Write out every record exactly as it appears. Skip the pictures.

*** Opening Extracted records ***

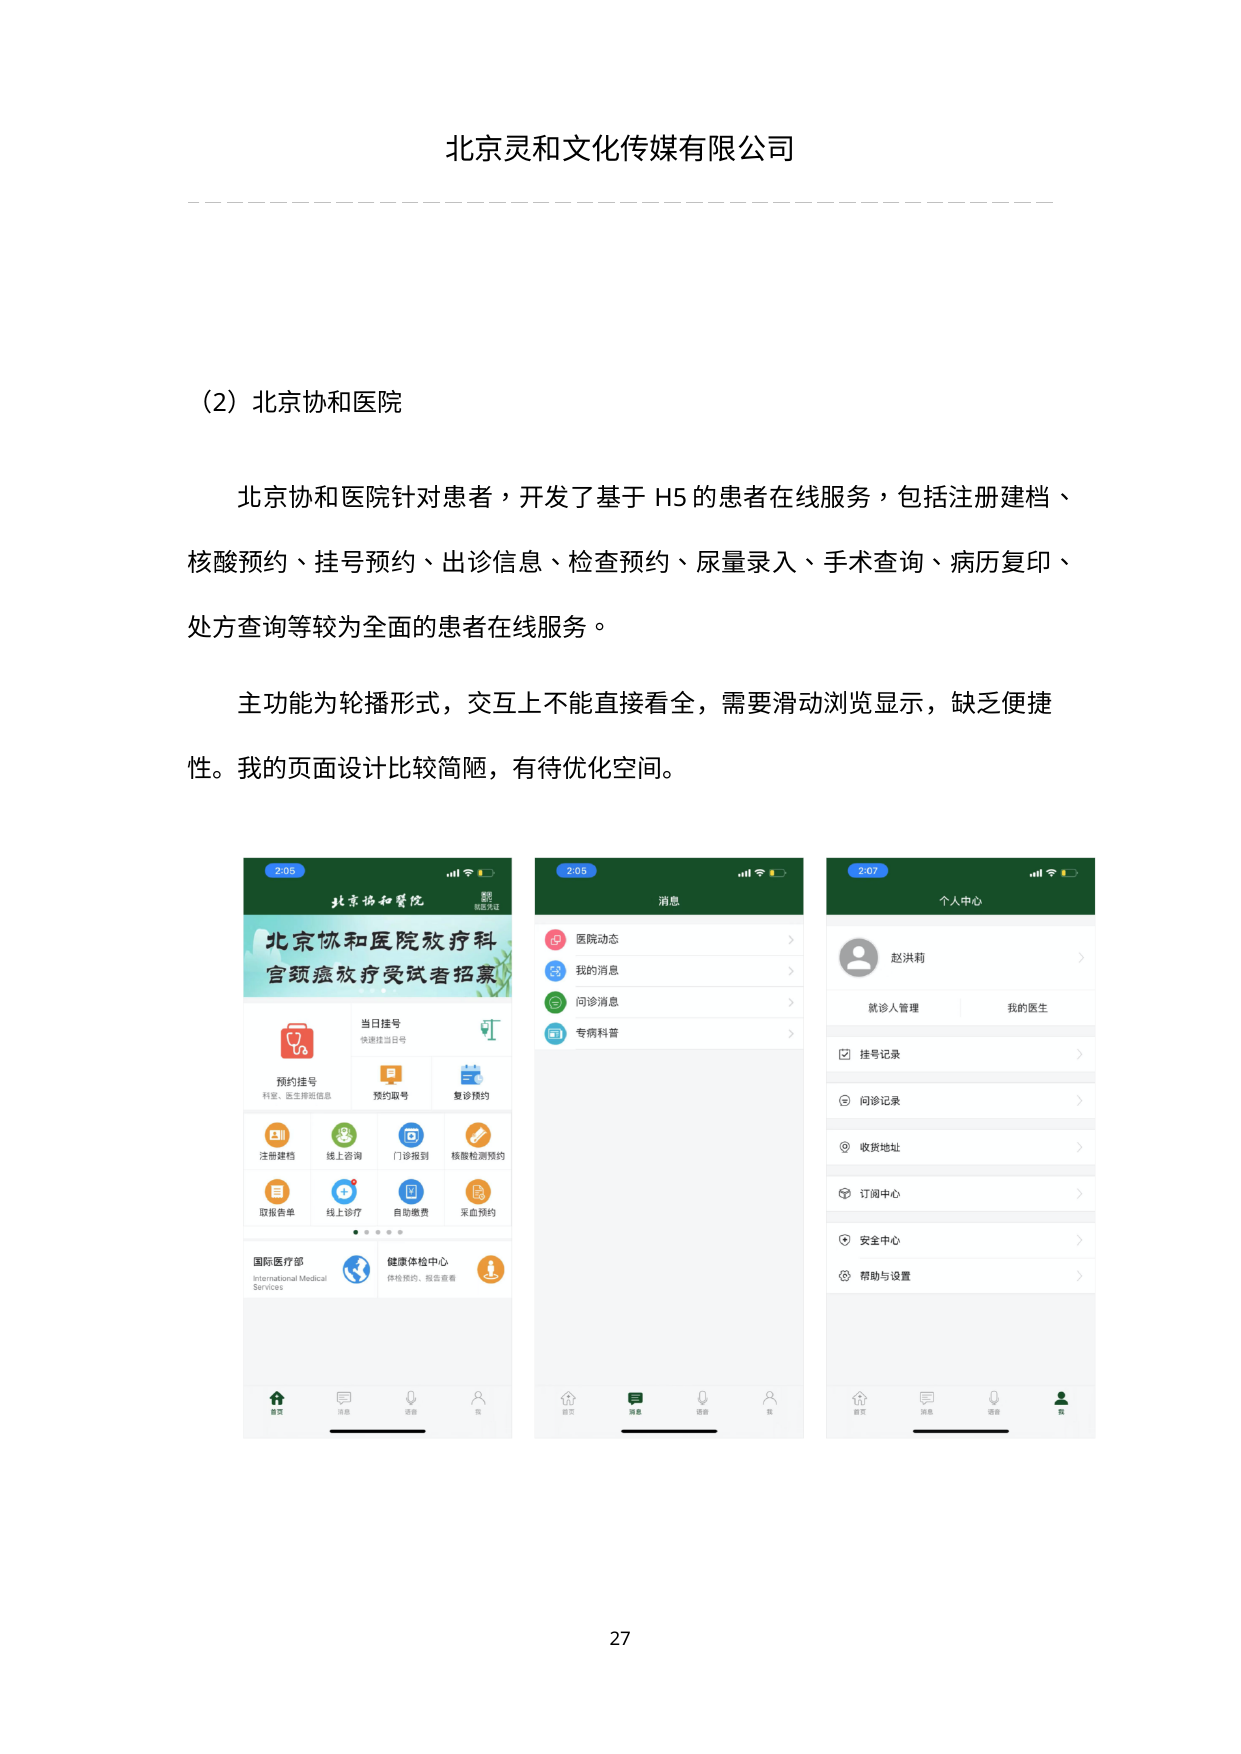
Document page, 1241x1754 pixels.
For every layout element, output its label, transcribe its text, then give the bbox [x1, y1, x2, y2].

text 北京协和医院针对患者，开发了基于H5的患者在线服务，包括注册建档、核酸预约、挂号预约、出诊信息、检查预约、尿量录入、手术查询、病历复印、处方查询等较为全面的患者在线服务。 [187, 463, 1053, 658]
text 主功能为轮播形式，交互上不能直接看全，需要滑动浏览显示，缺乏便捷性。我的页面设计比较简陋，有待优化空间。 [187, 671, 1053, 801]
list 北京协和医院 [187, 369, 1053, 434]
picture [237, 850, 1102, 1447]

*** Closing Extracted records ***

Exercise answer.
Document page, 1241x1754 pixels.
For every layout element, output its label, transcribe its text, then give the bbox [x1, y1, x2, y2].

text 北京协和医院针对患者，开发了基于H5的患者在线服务，包括注册建档、核酸预约、挂号预约、出诊信息、检查预约、尿量录入、手术查询、病历复印、处方查询等较为全面的患者在线服务。 [187, 463, 1053, 658]
text 主功能为轮播形式，交互上不能直接看全，需要滑动浏览显示，缺乏便捷性。我的页面设计比较简陋，有待优化空间。 [187, 671, 1053, 801]
list 北京协和医院 [187, 369, 1053, 434]
picture [237, 850, 1102, 1447]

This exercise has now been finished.